Cooking with Pete and Barb Marczyk: lemon pound cake
Pete Marczyk and Barbara Macfarlane do not leave their work behind when they leave Marczyk Fine Foods and head for their great old Denver house with the big, new kitchen. They often bring some of their market's choicest ingredients home with them and cook up a feast.
It's a good day to stay home...and bake a cake, and this recipe for lemon pound cake, an adaption from a recipe on southernliving.com, will make your kitchen smell like spring, despite another dump of white powder. "As I walked through the kitchen today, someone was squeezing lemons to make our lemon pound cake, and even though it's snowing, spring will return this weekend, and this lovely lemon layer cake with lemon curd and a lemon cream cheese frosting embodies everything I love about the season" says Barb, who recommends pairing the cake with a glass of cold milk.

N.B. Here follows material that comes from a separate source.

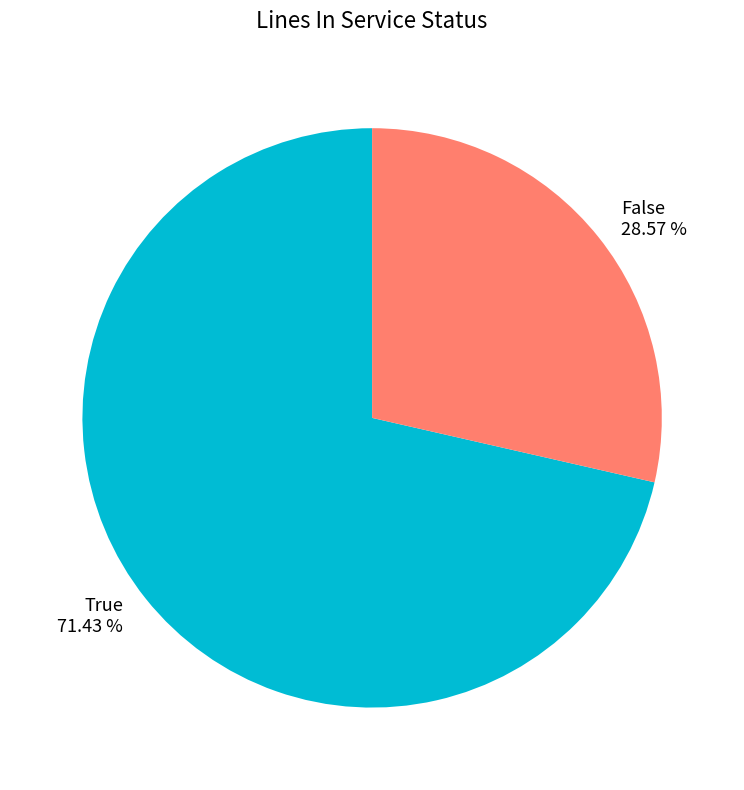

To the nearest percent, what is the difference between the largest and smallest slice percentages?

43%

3 cups cake flour 1 1/2 teaspoons baking powder 1 teaspoon baking soda 1 teaspoon ground ginger 1/2 teaspoon salt 3/4 cup unsalted butter, softened 2 cups sugar 4 large eggs; separated, at room temp 2 tablespoons lemon juice, fresh 1 teaspoon vanilla 1 1/3 cups buttermilk 1/4 teaspoon cream of tartar
8 ounces cream cheese, softened 3/4 cup unsalted butter, softened 2 cups confectioners' sugar, sifted before measuring1/4 cup heavy cream 1/3 cup lemon curd, purchased 1 teaspoon grated lemon zest
1 cup lemon curd, purchased
To make the frosting
In a large mixing bowl, beat cream cheese and butter 2 minutes, until fluffy. At low speed, beat in confectioners' sugar, cream and lemon curd until smooth. Cover; chill 20 minutes, until spreadable consistency.
To make and assemble the cake Preheat oven to 350 degrees
1. Grease and flour two 9-inch round cake pans or spray with nonstick baking spray with flour. 2. In a large bowl, combine flour, baking powder, baking soda, ginger and salt. Sift into another large bowl. 3. Beat butter and sugar at medium speed 2 minutes, until fluffy. Beat in egg yolks, one at a time, beating well after each. Beat in lemon juice and vanilla. At low speed, beat in flour mixture alternately with buttermilk, beginning and ending with flour mixture (about 4 flour additions and 3 buttermilk additions). Beat just until blended. 4. In small glass or metal bowl with clean beaters, beat egg whites with cream of tartar until stiff peaks form. With rubber spatula, gently fold egg white mixture, in thirds, into batter. 5. Spread batter in prepared pans. Bake 35 to 40 minutes, until cake tester inserted in centers comes out clean. Cool in pans on racks 10 minutes Invert onto racks. Cool.
Using a serrated knife, level tops of layers if necessary. Place 1 layer on serving plate; spread with lemon curd. Refrigerate for about 15 minutes to set the lemon curd. Top with remaining layer. Frost cake; refrigerate. Bring cake to room temperature for serving. Garnish with fresh berries or candied lemon slices, if desired.